TEXTO DO EXERCÍCIO
# # # # #

Zwarg avalia que a decisão configura um importante precedente em favor do entendimento de que os planos de saúde não são mais obrigados a cobrir procedimento fora dos listados pela ANS, embora tenha exceções. A tendência natural, aponta o advogado, é de que esse entendimento seja mantido pelo Poder Judiciário —o processo deve tramitar agora para o STF (Supremo Tribunal Federal).
Segundo o Instituto Conduzir, o rol é taxativo, mas aceitará, a depender das particularidades do caso concreto, exceções. Dessa forma, o beneficiário ainda poderá ter acesso ao acompanhamento prescrito pelo médico, mas dependerá do crivo judicial.
Sobre atendimento aos autistas, o instituto ressalta que, "com relação à Intervenção Comportamental ABA, os ministros proferiram entendimento de que é cabível e eficaz no acompanhamento de pessoas com TEA (Transtorno do Espectro Autista)".
A entidade alerta que os embargos de divergência apresentados foram rejeitados, o que, em princípio, representa uma vitória para todos aqueles que necessitam do acompanhamento ABA. Para os pacientes, serão necessárias novas consultas a advogados e ações judiciais, além de angústia e ansiedade.
Apreensão na oncologia
A mudança no entendimento também caiu como uma bomba sobre pacientes com câncer. De acordo com a AME (Associação da Medula Óssea), a alteração deixa muitos procedimentos, até mesmo alguns mais básicos, de tratamento contra o câncer fora dessa lista.
Alguns dos procedimentos que estão de fora são: painel viral, nível sérico de vorico, nível sérico de bussulfano, TMO autólogo para amiloidose, TMO para LLA em 1 remissão, TMO auto para LNH T na 1 linha, TMO para doenças mieloproloferativas, incluindo mielofibrose, ganciclovir para herpes 6 e nível sérico das drogas.
"O rol da ANS é básico e não contempla muitos tratamentos, como medicamentos aprovados recentemente, alguns tipos de quimioterapia oral e de radioterapia, e cirurgias com técnicas de robótica, por exemplo. Como o rol é taxativo, os planos ficam isentos da obrigação de bancar esses tratamentos", destaca a associação em nota.
O professor Alyson Godoy, 35, de Paulista (PE), está entre as pessoas preocupadas com o resultado da decisão. O educador conta que seu pai, o aposentado Milson Godoy, 60, foi diagnosticado com câncer de estômago e deve iniciar o tratamento em breve.

# # # # #

ITENS FORNECIDOS
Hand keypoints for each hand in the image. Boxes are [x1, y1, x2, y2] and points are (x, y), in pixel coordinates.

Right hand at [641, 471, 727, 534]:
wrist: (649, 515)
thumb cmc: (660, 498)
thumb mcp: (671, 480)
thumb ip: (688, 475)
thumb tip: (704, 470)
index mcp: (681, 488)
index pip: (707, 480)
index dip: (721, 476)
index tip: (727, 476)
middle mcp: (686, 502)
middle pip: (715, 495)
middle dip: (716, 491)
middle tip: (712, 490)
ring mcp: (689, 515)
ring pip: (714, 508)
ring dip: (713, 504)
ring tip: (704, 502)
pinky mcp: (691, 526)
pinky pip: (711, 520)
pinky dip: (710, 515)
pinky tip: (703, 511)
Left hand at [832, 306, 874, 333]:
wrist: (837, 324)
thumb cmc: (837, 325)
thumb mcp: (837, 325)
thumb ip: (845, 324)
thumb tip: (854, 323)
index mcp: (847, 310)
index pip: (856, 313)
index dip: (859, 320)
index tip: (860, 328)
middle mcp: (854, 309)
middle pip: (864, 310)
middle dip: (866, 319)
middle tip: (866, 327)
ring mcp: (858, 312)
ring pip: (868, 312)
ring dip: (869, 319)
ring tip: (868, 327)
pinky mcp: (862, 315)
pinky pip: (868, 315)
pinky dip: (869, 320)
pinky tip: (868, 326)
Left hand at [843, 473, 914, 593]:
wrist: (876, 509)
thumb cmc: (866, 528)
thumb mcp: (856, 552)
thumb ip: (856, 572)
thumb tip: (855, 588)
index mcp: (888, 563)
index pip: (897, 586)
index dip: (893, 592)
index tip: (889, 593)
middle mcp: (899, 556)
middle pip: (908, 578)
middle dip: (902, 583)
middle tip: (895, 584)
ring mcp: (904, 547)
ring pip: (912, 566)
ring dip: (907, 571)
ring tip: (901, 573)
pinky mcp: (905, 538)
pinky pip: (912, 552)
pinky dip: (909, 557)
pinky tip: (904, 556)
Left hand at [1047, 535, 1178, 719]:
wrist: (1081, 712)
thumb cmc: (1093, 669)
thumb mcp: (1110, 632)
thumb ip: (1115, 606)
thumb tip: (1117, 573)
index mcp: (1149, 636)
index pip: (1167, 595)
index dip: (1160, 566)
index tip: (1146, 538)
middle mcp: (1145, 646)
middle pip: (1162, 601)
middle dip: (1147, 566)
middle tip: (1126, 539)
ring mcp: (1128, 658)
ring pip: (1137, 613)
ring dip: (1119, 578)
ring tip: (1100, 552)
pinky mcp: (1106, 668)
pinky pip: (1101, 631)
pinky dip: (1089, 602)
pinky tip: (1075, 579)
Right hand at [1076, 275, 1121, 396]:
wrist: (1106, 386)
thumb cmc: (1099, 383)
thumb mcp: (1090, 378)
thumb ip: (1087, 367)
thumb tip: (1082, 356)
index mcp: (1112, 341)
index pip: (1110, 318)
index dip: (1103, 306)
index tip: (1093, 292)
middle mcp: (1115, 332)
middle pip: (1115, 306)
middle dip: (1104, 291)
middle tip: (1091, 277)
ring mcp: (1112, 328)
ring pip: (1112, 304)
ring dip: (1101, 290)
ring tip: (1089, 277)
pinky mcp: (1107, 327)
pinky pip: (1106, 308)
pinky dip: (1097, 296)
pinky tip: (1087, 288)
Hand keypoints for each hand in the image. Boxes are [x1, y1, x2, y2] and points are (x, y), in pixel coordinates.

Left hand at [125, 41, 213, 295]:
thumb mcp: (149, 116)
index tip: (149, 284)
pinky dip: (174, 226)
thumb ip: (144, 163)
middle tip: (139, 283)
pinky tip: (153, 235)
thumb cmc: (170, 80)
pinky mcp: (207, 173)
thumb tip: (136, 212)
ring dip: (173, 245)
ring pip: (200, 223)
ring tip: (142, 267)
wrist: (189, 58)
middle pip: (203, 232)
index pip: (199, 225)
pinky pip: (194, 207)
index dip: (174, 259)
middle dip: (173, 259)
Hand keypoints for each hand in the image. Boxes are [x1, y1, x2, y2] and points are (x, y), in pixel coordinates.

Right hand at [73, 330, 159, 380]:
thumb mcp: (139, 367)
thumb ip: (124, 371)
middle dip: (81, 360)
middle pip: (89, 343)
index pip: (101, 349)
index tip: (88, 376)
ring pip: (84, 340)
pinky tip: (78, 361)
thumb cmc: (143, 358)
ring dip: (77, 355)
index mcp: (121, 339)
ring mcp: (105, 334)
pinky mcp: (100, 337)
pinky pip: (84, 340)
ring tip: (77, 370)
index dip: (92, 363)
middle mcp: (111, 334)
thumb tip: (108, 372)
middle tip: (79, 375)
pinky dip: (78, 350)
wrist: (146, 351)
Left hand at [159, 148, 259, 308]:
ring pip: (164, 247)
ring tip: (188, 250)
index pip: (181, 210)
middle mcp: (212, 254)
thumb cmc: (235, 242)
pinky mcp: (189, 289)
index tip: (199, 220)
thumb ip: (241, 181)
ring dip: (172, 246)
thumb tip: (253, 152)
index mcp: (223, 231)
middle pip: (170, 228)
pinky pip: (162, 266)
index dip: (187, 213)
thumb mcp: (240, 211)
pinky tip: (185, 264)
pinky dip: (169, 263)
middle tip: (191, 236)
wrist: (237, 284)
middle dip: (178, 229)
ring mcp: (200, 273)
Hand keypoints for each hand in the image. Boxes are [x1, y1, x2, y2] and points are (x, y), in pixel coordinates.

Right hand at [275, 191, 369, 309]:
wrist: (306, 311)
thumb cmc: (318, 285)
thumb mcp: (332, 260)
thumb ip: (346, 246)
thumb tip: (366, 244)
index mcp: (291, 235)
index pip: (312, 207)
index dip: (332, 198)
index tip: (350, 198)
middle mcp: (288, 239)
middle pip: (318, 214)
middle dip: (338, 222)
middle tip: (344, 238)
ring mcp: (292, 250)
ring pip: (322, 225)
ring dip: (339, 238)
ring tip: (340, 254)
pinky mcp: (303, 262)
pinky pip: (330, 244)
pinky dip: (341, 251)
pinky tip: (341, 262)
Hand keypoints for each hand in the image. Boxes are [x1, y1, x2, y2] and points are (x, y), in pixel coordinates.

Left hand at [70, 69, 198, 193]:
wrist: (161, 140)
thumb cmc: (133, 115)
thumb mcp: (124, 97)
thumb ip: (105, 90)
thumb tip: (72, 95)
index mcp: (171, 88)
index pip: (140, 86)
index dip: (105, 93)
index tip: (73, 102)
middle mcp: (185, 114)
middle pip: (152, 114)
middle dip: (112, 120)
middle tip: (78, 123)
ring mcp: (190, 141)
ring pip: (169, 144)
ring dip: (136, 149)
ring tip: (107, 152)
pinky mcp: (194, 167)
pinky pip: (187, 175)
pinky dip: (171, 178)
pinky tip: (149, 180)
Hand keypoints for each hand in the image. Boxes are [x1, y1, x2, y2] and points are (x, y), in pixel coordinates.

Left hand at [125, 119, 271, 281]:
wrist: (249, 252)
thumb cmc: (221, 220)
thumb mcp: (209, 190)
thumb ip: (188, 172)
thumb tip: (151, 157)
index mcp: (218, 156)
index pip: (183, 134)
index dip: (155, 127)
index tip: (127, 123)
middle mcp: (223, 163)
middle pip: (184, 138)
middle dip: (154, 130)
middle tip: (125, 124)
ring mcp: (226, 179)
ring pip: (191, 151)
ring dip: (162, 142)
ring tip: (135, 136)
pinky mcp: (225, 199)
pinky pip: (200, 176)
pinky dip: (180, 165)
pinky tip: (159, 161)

# # # # #

ORDEM DE TRABALHO
Transcreva, do texto sobre o rol da ANS, o trecho que começa em "Zwarg avalia que" e termina em "(Supremo Tribunal Federal).".

RESPOSTA ESCRITA
Zwarg avalia que a decisão configura um importante precedente em favor do entendimento de que os planos de saúde não são mais obrigados a cobrir procedimento fora dos listados pela ANS, embora tenha exceções. A tendência natural, aponta o advogado, é de que esse entendimento seja mantido pelo Poder Judiciário —o processo deve tramitar agora para o STF (Supremo Tribunal Federal).